Which would be used to generate the following list:

myList = list(c("Apple","Banana", "Pear"),
          c("Apple","Orange", "Melon"),
          c("Pear","Lemon"))

Note the third vector is truncated to two elements as the cell contains an empty string. Also note that the index (C0) is dropped.

I have seen some examples which convert the data frame to a matrix and use the split function to then paste the results into the global environment, e.g.

list2env(setNames(split(as.matrix(dfX),
                    row(dfX)), paste0("Row",1:3)),
                    envir=.GlobalEnv)

But I was wondering if there were (a) a newer tidyverse function for handling this and (b) a way to populate straight to a list (I later want to lapply a function against that list). Also want the missing values handling on the way into the list if possible!

2
data.frame is effectively a list of vectors. So, class(dfX) <- "list"Khashaa
Or as.list(dfX). Either way, it would be probably make your life easier to convert the empty strings into NA_character_ first. If you're reading your data in from csv, note the handy argument na.strings to do this during the import.DanY
@Khashaa That does not reproduce OPs expected output; OP is after a row-wise (not column-wise) operation. Your solution turns a data.frame into a list of column vectors. OP wants a list of row vectors.Maurits Evers
@MauritsEvers Didn't notice the rows were transposed. gather(dfX, var, val, -C0) %>% spread(C0, val) %>% map(c) `Khashaa

2 Answers

4
votes

As you are interested in tidyverse way, one option would be

library(tidyverse)

dfX %>%
  group_split(C0) %>% #Or use split(.$C0) if `dplyr` is not updated
  map(~discard(flatten_chr(.), . == "")[-1])

#[[1]]
#[1] "Apple"  "Banana" "Pear"  

#[[2]]
#[1] "Apple"  "Orange" "Melon" 

#[[3]]
#[1] "Pear"  "Lemon"

group_split is available in dplyr 0.8.0. Also this assumes that you would have unique C0 in every row and for every row we discard any value which is equal to empty strings ("").

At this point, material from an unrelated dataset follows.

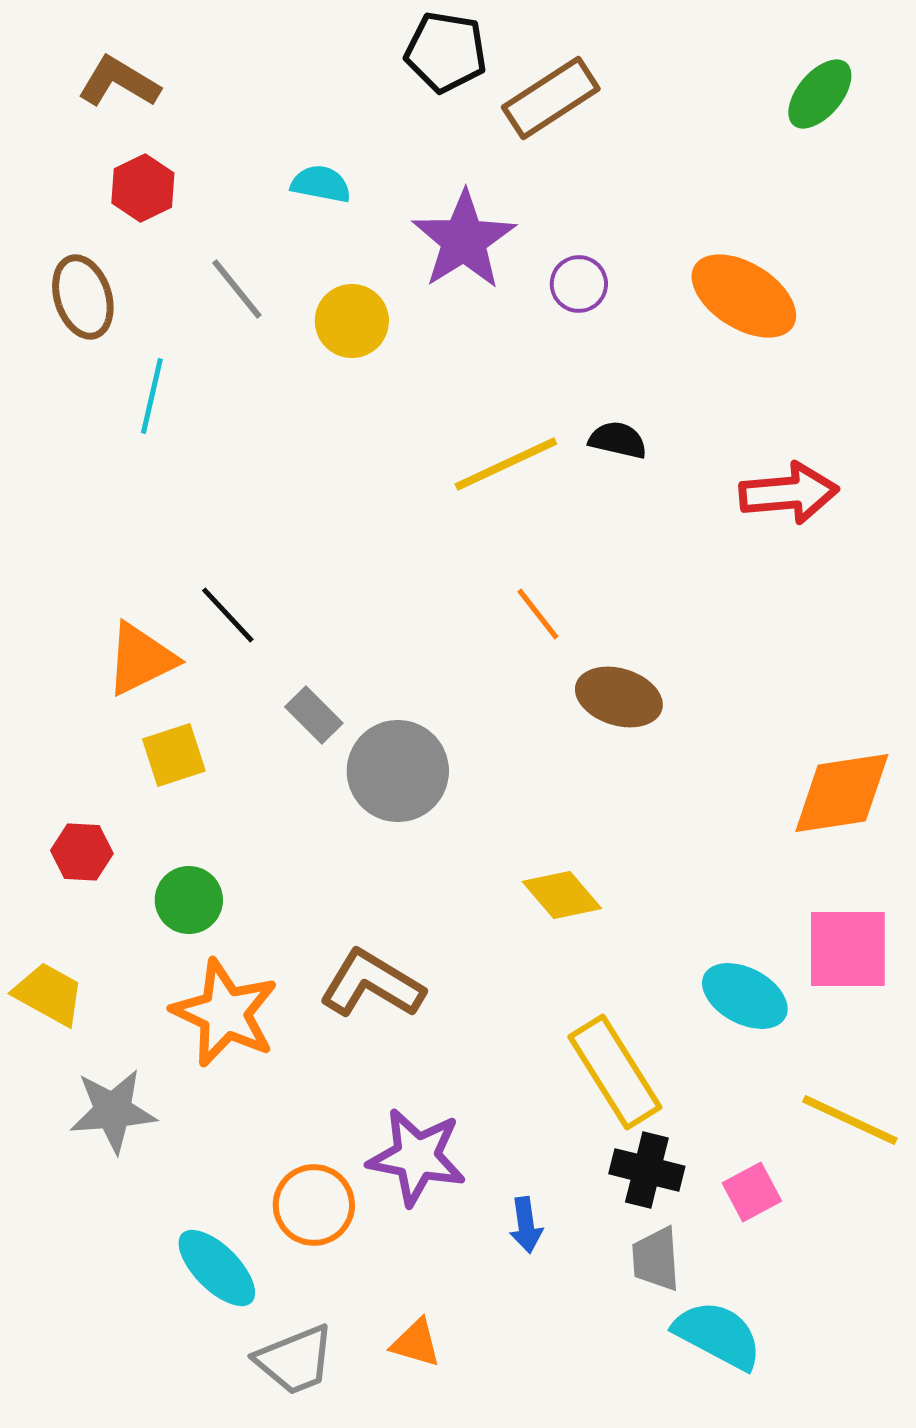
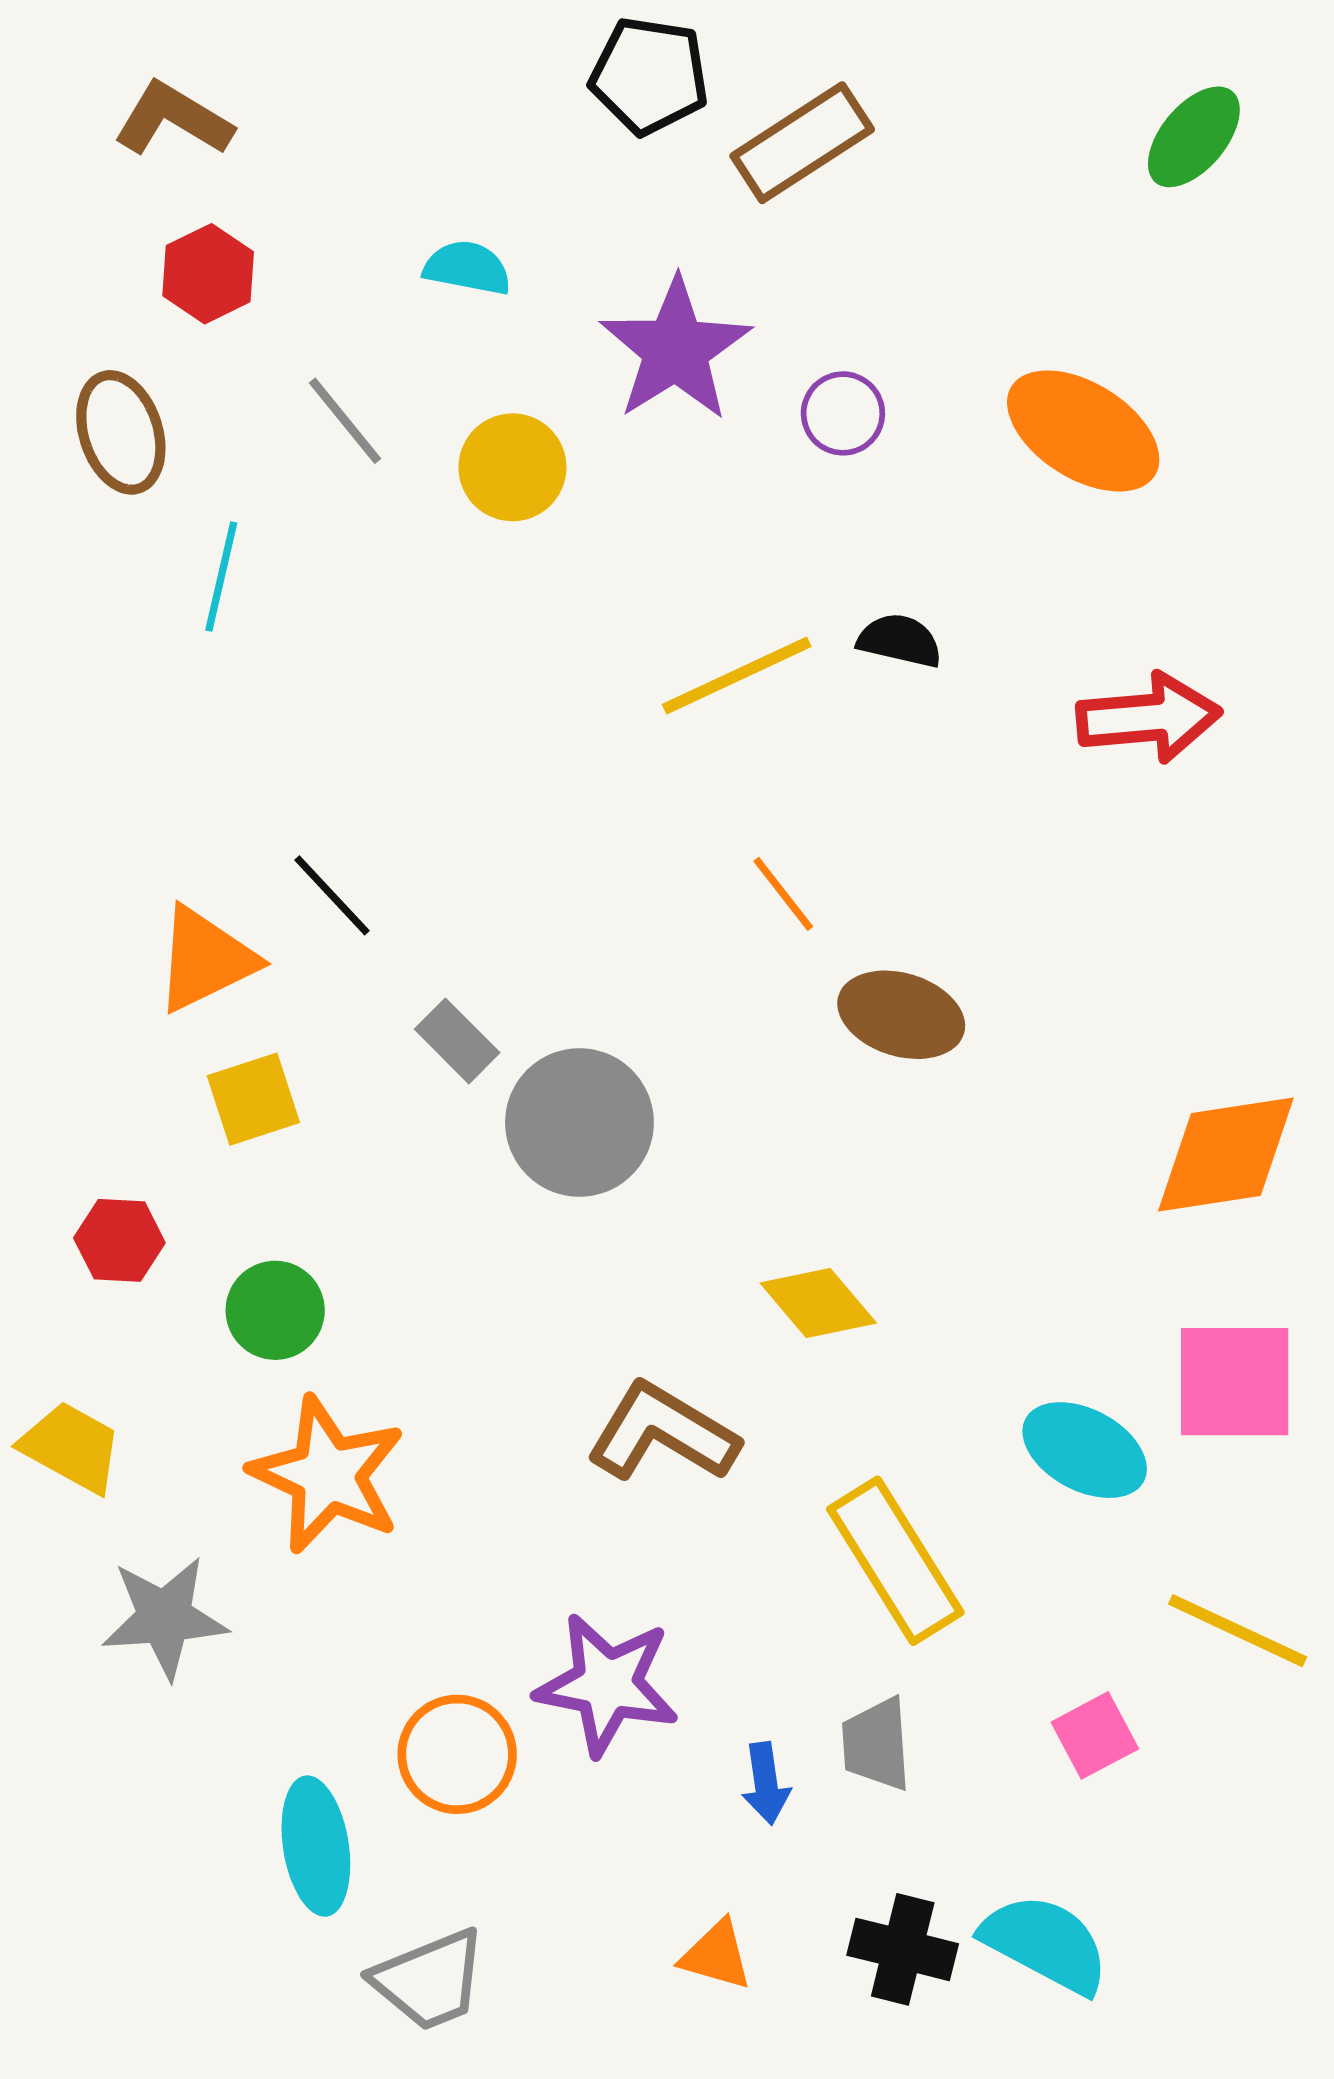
brown L-shape: (372, 984) -> (662, 1433), moved
black cross: (647, 1170) -> (903, 1949), moved
gray trapezoid: (656, 1259) -> (876, 1744), moved
cyan ellipse: (217, 1268) -> (316, 1846), turned 36
orange triangle: (416, 1343) -> (716, 1955), moved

Or in base R combination of split and lapply would also work.

lapply(split(dfX[-1], dfX$C0), function(x) x[x != ""])

#$`1`
#[1] "Apple"  "Banana" "Pear"  

#$`2`
#[1] "Apple"  "Orange" "Melon" 

#$`3`
#[1] "Pear"  "Lemon"

Another base R option is apply with MARGIN = 1

apply(dfX[-1], 1, function(x) x[x!= ""])
1
votes

A base R option is by

by(dfX, dfX$C0, function(x) unlist(x[x != ''][-1]))
#dfX$C0: 1
#[1] "Apple"  "Banana" "Pear"
#------------------------------------------------------------
#dfX$C0: 2
#[1] "Apple"  "Orange" "Melon"
#------------------------------------------------------------
#dfX$C0: 3
#[1] "Pear"  "Lemon"

by returns a "dressed" list, ignoring the attributes this is the same as your expected myList.